Tuesday, November 10, 2020

M. Barth: using Christ's name in vain

Tuesday, November 10, 2020
    Feast of Leo the Great, Bishop of Rome, 461
Meditation:
    But God, being rich in mercy, because of the great love with which he loved us, even when we were dead in our trespasses, made us alive together with Christ—by grace you have been saved— and raised us up with him and seated us with him in the heavenly places in Christ Jesus, so that in the coming ages he might show the immeasurable riches of his grace in kindness toward us in Christ Jesus.
    —Ephesians 2:4-7 (ESV)
Quotation:
    When no tensions are confronted and overcome, because insiders or outsiders of a certain class or group meet happily among themselves, then the one new thing, peace, and the one new man created by Christ, are missing; then no faith, no church, no Christ, is found or confessed. For if the attribute “Christian” can be given sense from Eph. 2, then it means reconciled and reconciling, triumphant over walls and removing the debris, showing solidarity with the “enemy” and promoting not one’s own peace of mind but “our peace.”
    When this peace is deprived of its social, national, or economic dimensions, when it is distorted or emasculated so much that only “peace of mind” enjoyed by saintly individuals is left—then Jesus Christ is being flatly denied. To propose, in the name of Christianity, neutrality or unconcern on questions of international, racial, or economic peac e—this amounts to using Christ’s name in vain.

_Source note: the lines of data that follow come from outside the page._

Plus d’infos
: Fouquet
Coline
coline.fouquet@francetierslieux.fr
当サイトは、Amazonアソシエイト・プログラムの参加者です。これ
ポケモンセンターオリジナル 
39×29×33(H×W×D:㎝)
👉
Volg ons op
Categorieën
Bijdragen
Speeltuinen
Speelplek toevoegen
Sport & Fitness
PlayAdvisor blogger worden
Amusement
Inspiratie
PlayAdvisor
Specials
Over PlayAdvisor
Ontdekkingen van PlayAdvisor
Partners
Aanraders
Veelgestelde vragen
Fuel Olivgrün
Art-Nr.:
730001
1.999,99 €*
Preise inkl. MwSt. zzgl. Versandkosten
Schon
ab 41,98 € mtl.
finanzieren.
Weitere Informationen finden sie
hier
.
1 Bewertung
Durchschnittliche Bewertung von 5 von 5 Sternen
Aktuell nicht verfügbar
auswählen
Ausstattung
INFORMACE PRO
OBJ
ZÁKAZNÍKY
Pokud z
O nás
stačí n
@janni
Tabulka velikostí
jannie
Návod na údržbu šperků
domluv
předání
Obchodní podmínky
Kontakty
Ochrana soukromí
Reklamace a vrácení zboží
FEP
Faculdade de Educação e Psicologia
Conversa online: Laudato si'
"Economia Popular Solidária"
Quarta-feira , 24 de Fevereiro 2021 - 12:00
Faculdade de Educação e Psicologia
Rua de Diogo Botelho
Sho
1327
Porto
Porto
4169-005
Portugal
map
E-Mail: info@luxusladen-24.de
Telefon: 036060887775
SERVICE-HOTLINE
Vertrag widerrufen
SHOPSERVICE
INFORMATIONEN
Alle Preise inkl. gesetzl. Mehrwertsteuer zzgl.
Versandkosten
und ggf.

    ... Markus Barth (1915-1994), The Broken Wall, Chicago: Judson Press, 1959, Regent College Publishing, 1959, p. 45 (see the book)
    See also Eph. 2:4-7,13-18; Mark 9:50; Rom. 12:18; 2 Cor. 13:11; Col. 1:19-20; 1 Thess. 5:13
Quiet time reflection:
    Lord, I confess to lacking the mercy You desire of me. Show me how I am to serve and seek Your peace, rather than my own.